Test tickets add coverage to existing code. They follow TDD thinking — write the test, confirm it passes against existing behavior, then note any bugs discovered as new bug tickets rather than fixing inline.

  1. One file per work item. Keep items granular — a single feature, bug fix, or task. Not an epic.
  2. Move files between directories to change status. Never delete items — move completed work to ready-to-review/.
  3. Update the file when moving it. Add notes about what was done, check off acceptance criteria, update the branch in frontmatter.
  4. Never auto-start work on a newly created ticket. Wait for explicit confirmation before beginning implementation.
  5. Keep it lightweight. The kanban board is a coordination tool, not documentation. Link to design docs and code rather than duplicating content.

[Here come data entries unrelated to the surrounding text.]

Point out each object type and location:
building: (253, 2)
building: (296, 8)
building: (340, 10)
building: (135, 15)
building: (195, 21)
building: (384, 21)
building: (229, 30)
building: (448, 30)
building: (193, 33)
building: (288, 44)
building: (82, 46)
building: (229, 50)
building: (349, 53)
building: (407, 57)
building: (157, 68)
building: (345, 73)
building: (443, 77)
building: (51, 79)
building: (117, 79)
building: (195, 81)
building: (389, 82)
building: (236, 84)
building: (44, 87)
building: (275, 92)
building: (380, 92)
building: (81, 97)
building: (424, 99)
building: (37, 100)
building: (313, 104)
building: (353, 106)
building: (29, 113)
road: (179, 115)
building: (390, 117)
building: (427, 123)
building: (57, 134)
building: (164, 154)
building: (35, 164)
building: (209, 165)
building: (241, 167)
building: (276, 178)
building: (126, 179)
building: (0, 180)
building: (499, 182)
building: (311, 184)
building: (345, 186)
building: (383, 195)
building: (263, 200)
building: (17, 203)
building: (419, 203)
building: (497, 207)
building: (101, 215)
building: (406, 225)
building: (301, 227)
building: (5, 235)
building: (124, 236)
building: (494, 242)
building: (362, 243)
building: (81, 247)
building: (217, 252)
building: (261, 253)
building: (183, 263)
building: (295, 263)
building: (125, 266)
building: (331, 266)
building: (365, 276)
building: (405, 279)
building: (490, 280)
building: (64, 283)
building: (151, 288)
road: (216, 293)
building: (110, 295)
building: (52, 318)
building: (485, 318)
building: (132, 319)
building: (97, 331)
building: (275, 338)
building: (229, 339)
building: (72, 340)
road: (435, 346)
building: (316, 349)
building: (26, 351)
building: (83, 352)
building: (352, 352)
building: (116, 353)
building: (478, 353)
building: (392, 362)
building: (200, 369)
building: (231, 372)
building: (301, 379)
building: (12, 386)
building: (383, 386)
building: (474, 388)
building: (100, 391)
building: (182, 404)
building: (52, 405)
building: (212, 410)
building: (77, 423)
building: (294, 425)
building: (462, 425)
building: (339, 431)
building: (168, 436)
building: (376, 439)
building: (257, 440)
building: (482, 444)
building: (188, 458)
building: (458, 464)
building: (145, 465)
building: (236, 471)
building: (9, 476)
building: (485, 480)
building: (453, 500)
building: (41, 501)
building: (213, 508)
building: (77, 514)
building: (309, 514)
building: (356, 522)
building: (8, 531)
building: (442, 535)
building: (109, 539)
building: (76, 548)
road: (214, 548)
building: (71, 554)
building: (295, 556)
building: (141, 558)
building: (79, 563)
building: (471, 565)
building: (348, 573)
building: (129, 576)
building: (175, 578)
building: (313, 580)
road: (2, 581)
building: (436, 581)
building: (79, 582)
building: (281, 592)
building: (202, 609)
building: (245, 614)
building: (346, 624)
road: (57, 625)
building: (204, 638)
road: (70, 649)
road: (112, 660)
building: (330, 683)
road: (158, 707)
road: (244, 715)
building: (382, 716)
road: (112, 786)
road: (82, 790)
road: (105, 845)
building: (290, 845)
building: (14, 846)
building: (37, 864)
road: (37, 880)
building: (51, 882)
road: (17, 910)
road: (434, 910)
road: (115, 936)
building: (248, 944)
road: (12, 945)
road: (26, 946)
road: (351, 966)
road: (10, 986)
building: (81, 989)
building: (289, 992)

Here is a full ticket file showing all fields and sections:

---
type: feature
project: dot-skills
created: 2026-02-04
priority: medium
session: https://claude.ai/code/session_abc123
git-ref: 06366b9
branch: david.kormushoff/feat-realtime-updates
workstream: ui-improvements
depends-on: []
depends-on-workstreams:
- workstream-ui
tags: [ui, enhancement]
---
# Add real-time UI updates when tickets move
## Description
Implement a mechanism for the kanban web UI to automatically update when
tickets are moved between directories (e.g., when Claude moves a ticket
from todo to in-progress).
## Acceptance Criteria
- [ ] UI updates automatically when kanban files change
- [ ] No manual refresh required
- [ ] Minimal latency (< 2 seconds from file change to UI update)
- [ ] Efficient -- doesn't spam the server or cause performance issues
- [ ] Works across all views (board, table, swimlane)
## Context
Currently the kanban web UI requires a manual page refresh to see changes.
When Claude moves tickets between directories, the user has to manually
refresh to see the update. This breaks the flow of watching work progress
in real-time.
## Test Plan
- Move a ticket via CLI while UI is open
- Verify UI updates within 2 seconds
- Test with multiple browser tabs open
- Verify no duplicate events or race conditions
## Notes
Server-Sent Events (SSE) with file watching is the recommended approach.
Bun has built-in file watching support. Polling is simpler but wastes
bandwidth and is not truly real-time.